Publication or External Link






This dissertation focuses on computational methods for improving the accuracy of commonly used nucleic acid tests for pathogen detection and diagnostics. Three specific biomolecular techniques are addressed: polymerase chain reaction, microarray comparative genomic hybridization, and whole-genome sequencing. These methods are potentially the future of diagnostics, but each requires sophisticated computational design or analysis to operate effectively. This dissertation presents novel computational methods that unlock the potential of these diagnostics by efficiently analyzing whole-genome DNA sequences. Improvements in the accuracy and resolution of each of these diagnostic tests promises more effective diagnosis of illness and rapid detection of pathogens in the environment.
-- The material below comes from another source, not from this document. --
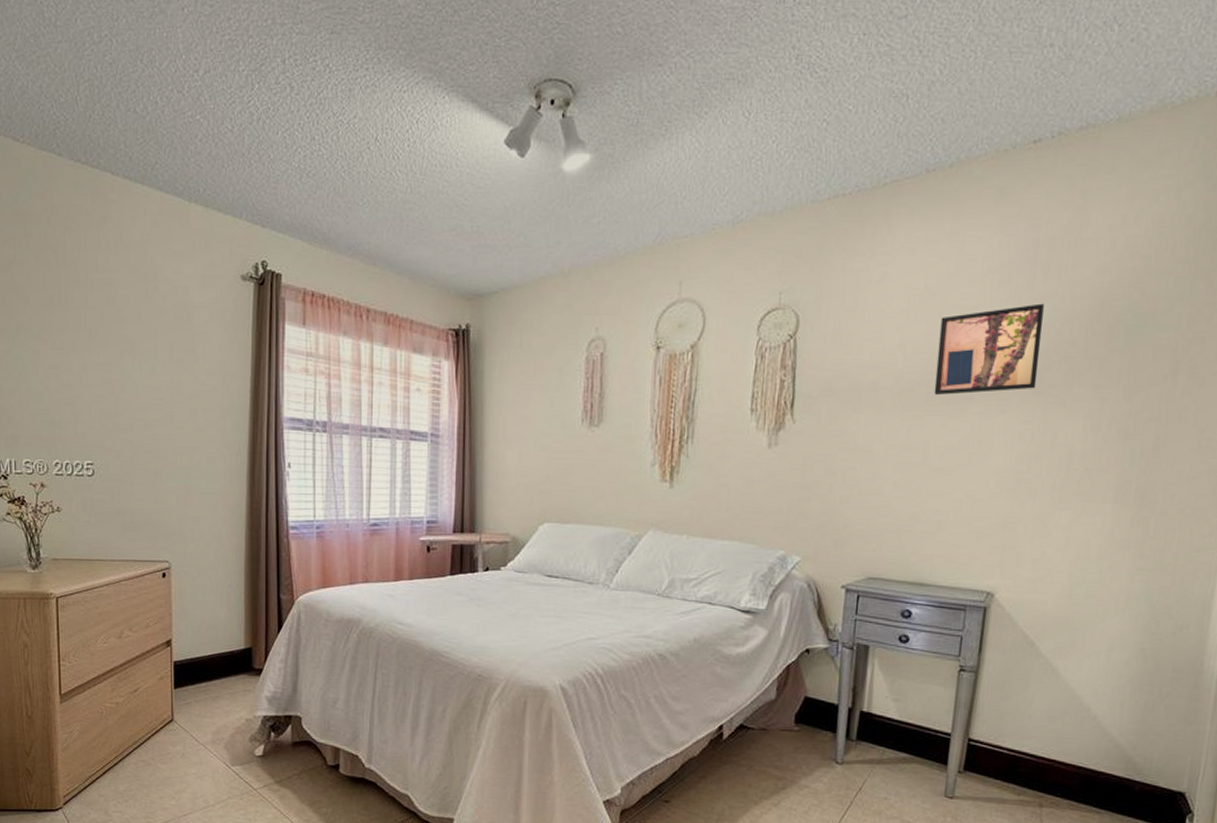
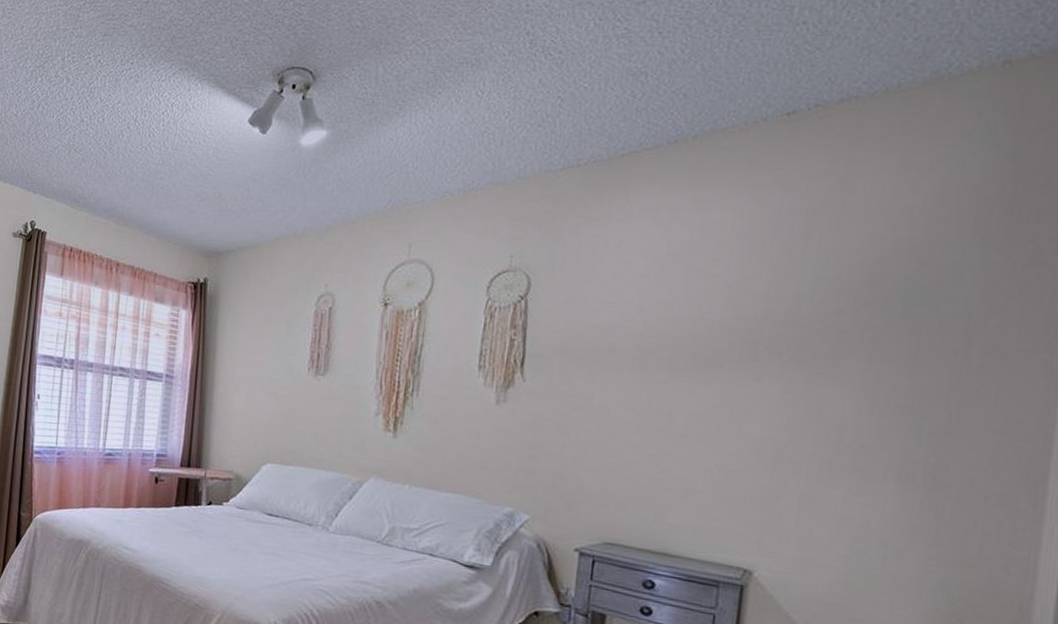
wall art: present [934,303,1045,396] -> none [678,271,805,361]

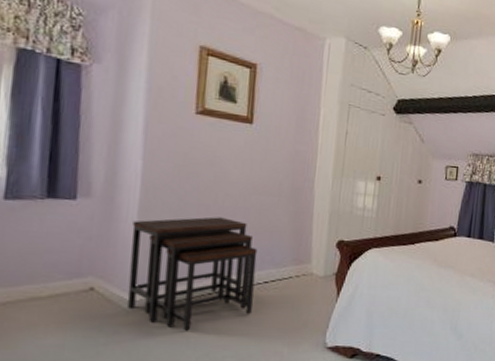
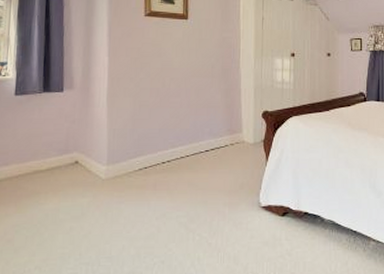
desk: present [126,217,258,331] -> none [102,98,199,195]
For designing real-time detection assays, an efficient data structure and search algorithm are presented to identify the most distinguishing sequences of a pathogen that are absent from all other sequenced genomes. Results are presented that show these "signature" sequences can be used to detect pathogens in complex samples and differentiate them from their non-pathogenic, phylogenetic near neighbors. For microarray, novel pan-genomic design and analysis methods are presented for the characterization of unknown microbial isolates. To demonstrate the effectiveness of these methods, pan-genomic arrays are applied to the study of multiple strains of the foodborne pathogen, Listeria monocytogenes, revealing new insights into the diversity and evolution of the species. Finally, multiple methods are presented for the validation of whole-genome sequence assemblies, which are capable of identifying assembly errors in even finished genomes. These validated assemblies provide the ultimate nucleic acid diagnostic, revealing the entire sequence of a genome.